(\(\epsilon\),\(\delta\))-Differential Privacy#

In brief#

A relaxed version of Differential Privacy, named (\(\epsilon\),\(\delta\))-Differential Privacy, allows a little privacy loss (\(\delta\)) due to a variation in the output distribution for the privacy mechanism.

More in Detail#

Relaxing \(\epsilon\)-Differential Privacy#

The (\(\epsilon\),\(\delta\))-differential privacy model is a common relaxation of \(\epsilon\)-differential privacy. Under the \(\epsilon\)-differential privacy model, the probabilities that the function \(\mathtt{f}\) outputs the same output when computed over neighboring datasets are allowed to diverge up to an \(e^\epsilon\) factor. The (\(\epsilon\),\(\delta\))-differential privacy model additionally tolerates the two probabilities to diverge by a small additional quantity, denoted \(\delta\).

This leads to revisiting the formal definition of \(\epsilon\)-differential privacy as follows.
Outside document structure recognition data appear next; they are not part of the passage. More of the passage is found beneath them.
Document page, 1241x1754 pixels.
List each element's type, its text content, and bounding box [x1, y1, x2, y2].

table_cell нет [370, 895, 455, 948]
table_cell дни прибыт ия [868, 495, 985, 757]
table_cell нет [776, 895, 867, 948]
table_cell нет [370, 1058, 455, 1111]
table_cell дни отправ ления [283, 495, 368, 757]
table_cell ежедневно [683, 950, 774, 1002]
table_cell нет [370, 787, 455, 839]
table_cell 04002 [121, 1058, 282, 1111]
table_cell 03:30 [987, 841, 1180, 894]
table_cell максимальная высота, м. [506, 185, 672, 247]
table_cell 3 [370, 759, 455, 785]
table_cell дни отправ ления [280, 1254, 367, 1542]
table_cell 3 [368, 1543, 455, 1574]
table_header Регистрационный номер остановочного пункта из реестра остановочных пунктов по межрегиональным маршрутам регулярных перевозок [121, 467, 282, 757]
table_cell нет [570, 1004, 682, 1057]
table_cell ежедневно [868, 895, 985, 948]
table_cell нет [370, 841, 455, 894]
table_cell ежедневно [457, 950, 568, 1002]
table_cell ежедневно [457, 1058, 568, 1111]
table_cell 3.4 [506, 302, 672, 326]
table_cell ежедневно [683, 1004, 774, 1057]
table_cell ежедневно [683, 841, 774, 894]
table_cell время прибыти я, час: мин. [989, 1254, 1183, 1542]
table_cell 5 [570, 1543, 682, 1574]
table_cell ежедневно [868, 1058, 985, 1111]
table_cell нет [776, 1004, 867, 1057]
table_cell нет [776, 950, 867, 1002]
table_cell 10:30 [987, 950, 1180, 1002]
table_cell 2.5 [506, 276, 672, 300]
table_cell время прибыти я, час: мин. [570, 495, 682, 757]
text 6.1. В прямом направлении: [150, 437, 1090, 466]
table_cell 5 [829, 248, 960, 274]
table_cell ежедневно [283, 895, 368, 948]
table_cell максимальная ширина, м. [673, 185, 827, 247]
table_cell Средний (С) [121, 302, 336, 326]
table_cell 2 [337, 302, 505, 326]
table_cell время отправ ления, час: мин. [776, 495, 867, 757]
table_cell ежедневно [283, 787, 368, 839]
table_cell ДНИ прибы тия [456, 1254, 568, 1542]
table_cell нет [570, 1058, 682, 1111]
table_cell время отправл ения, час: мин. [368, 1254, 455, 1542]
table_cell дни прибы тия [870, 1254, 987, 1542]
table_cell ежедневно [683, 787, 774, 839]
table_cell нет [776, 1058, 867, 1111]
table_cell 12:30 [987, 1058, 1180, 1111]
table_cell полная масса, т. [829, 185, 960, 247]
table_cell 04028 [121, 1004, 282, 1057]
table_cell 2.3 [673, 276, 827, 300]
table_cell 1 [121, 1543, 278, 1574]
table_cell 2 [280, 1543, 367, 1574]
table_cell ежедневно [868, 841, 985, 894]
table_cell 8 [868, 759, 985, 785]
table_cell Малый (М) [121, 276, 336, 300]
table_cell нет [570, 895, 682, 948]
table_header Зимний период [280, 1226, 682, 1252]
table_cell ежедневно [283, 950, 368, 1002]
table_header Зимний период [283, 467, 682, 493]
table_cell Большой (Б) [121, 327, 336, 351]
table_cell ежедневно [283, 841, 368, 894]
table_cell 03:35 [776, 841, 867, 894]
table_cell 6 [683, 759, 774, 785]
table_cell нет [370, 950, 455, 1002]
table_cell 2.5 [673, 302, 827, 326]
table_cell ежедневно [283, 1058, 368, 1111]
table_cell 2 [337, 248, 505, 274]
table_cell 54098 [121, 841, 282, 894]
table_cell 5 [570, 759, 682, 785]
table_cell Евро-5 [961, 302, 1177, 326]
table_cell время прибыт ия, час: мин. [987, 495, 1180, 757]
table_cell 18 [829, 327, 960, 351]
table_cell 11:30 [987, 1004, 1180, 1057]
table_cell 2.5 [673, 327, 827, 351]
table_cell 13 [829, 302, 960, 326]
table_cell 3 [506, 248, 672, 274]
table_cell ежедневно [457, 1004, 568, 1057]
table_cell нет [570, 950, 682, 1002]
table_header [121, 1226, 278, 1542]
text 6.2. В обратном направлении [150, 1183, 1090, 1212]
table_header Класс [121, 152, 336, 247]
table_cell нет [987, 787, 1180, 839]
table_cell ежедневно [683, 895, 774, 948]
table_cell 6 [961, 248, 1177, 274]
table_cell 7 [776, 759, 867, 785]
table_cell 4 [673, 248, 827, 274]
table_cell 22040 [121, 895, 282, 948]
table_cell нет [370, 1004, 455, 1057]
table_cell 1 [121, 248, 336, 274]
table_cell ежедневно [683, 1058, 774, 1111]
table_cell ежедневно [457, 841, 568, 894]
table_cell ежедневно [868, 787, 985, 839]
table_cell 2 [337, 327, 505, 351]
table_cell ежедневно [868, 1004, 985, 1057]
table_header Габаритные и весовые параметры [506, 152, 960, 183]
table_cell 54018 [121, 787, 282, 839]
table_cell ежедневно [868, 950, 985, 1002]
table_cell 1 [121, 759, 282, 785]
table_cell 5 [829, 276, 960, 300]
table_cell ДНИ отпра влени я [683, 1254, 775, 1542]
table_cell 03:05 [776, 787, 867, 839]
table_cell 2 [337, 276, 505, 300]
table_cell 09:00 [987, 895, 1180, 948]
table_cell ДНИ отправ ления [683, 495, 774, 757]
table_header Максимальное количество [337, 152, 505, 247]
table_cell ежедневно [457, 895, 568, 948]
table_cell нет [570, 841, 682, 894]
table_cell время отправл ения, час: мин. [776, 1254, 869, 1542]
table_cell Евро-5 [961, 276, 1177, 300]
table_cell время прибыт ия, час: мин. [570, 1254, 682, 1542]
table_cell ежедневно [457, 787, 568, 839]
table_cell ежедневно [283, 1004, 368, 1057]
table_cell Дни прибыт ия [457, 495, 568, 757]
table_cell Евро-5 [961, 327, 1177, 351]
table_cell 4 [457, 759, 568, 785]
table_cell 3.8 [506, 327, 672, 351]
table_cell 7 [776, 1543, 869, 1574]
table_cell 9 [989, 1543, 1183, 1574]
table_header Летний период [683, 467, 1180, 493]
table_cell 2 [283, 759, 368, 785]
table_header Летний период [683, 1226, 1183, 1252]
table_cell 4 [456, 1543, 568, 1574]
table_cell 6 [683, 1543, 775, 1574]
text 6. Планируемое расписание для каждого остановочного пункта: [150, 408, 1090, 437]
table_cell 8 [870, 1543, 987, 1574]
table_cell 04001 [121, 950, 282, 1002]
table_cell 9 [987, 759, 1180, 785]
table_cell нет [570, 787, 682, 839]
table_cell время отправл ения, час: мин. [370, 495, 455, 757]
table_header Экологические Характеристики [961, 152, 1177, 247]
A random function \(\mathtt{f}\) with range \(\mathcal{O}\) satisfies (\(\epsilon\), \(\delta\))-differential privacy if and only if for all possible pairs of datasets (\(\mathcal{D}\), \(\mathcal{D}'\)) such that \(\mathcal{D}'\) is \(\mathcal{D}\) with one record more or one record less, and for all \(\mathcal{S} \subseteq \mathcal{O}\), then it holds that: \(\mathtt{Pr} [ \mathtt{f} ( \mathcal{D} ) \in \mathcal{S} ] \leq e^\mathbf{\epsilon} \times \mathtt{Pr} [ \mathtt{f} ( \mathcal{D}' ) \in \mathcal{S} ] + \delta\) where \(\epsilon>0\) and \(\delta \geq 0\) are the privacy parameters. When \(\delta>0\), (\(\epsilon\),\(\delta\))-differential privacy is also called approximate differential privacy.


The (\(\epsilon\),\(\delta\))-differential privacy model is introduced in [1] and thoroughly studied in [2].


Cynthia Dwork, Krishnaram Kenthapadi, Frank McSherry, Ilya Mironov, and Moni Naor. Our data, ourselves: privacy via distributed noise generation. In EUROCRYPT. 2006.


Sebastian Meiser. Approximate and probabilistic differential privacy definitions. IACR Cryptol. ePrint Arch., 2018:277, 2018.